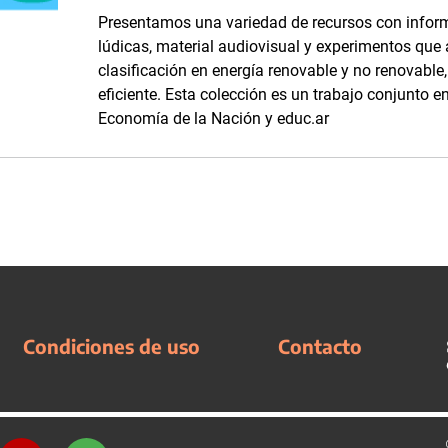
Presentamos una variedad de recursos con inform
lúdicas, material audiovisual y experimentos que
clasificación en energía renovable y no renovabl
eficiente. Esta colección es un trabajo conjunto en
Economía de la Nación y educ.ar
Condiciones de uso
Contacto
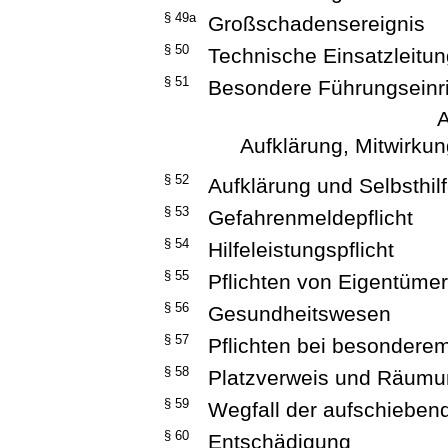
§ 49a
Großschadensereignis
§ 50
Technische Einsatzleitu
§ 51
Besondere Führungseinri
A
Aufklärung, Mitwirku
§ 52
Aufklärung und Selbsthil
§ 53
Gefahrenmeldepflicht
§ 54
Hilfeleistungspflicht
§ 55
Pflichten von Eigentüme
§ 56
Gesundheitswesen
§ 57
Pflichten bei besondere
§ 58
Platzverweis und Räum
§ 59
Wegfall der aufschieben
§ 60
Entschädigung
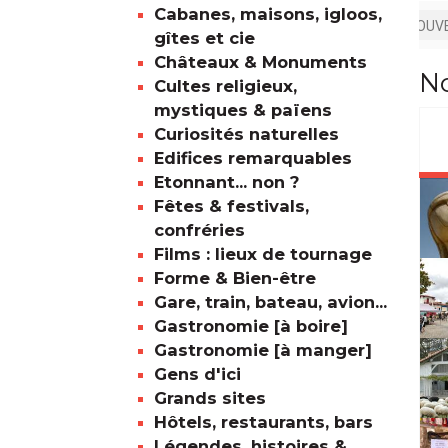
Cabanes, maisons, igloos,
NOUVE
gîtes et cie
Châteaux & Monuments
No
Cultes religieux,
mystiques & païens
Curiosités naturelles
Edifices remarquables
Etonnant... non ?
Fêtes & festivals,
confréries
Films : lieux de tournage
Forme & Bien-être
Gare, train, bateau, avion...
Gastronomie [à boire]
Gastronomie [à manger]
Gens d'ici
Grands sites
Hôtels, restaurants, bars
Légendes, histoires &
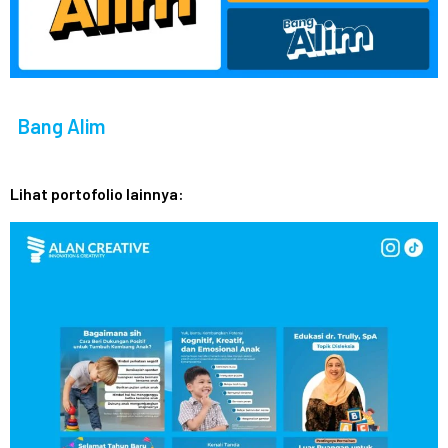
Bang Alim
Lihat portofolio lainnya:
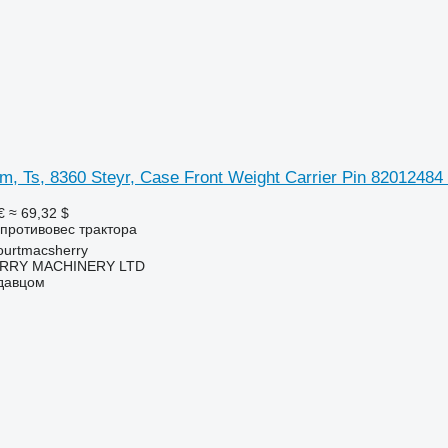
m, Ts, 8360 Steyr, Case Front Weight Carrier Pin 82012484
€
≈ 69,32 $
противовес трактора
urtmacsherry
RY MACHINERY LTD
одавцом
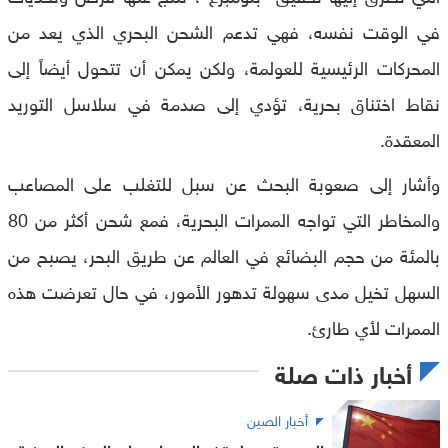
في الوقت نفسه، فهي تدعم الشحن البحري الذي يعد من
المحركات الرئيسية للعولمة، ولكن يمكن أن تتحول أيضاً إلى
نقاط اختناق بحرية، تؤدي إلى صدمة في سلاسل التوريد
المعقدة.
وأشار إلى صعوبة البحث عن سبل للتغلب على المصاعب
والمخاطر التي تواجه الممرات البحرية، فمع شحن أكثر من 80
بالمئة من حجم البضائع في العالم عن طريق البحر، يصبح من
السهل تخيل مدى سهولة تدهور الأمور، في حال تعرضت هذه
الممرات لأي طارئ.
أخبار ذات صلة
أخبار الصين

• [EXERCISE OBJECTIVE] Lines that contain "Pflichten" should be pulled from the entries above and reported.

• [FINISHED EXERCISE]
Pflichten von Eigentüme
Pflichten bei besondere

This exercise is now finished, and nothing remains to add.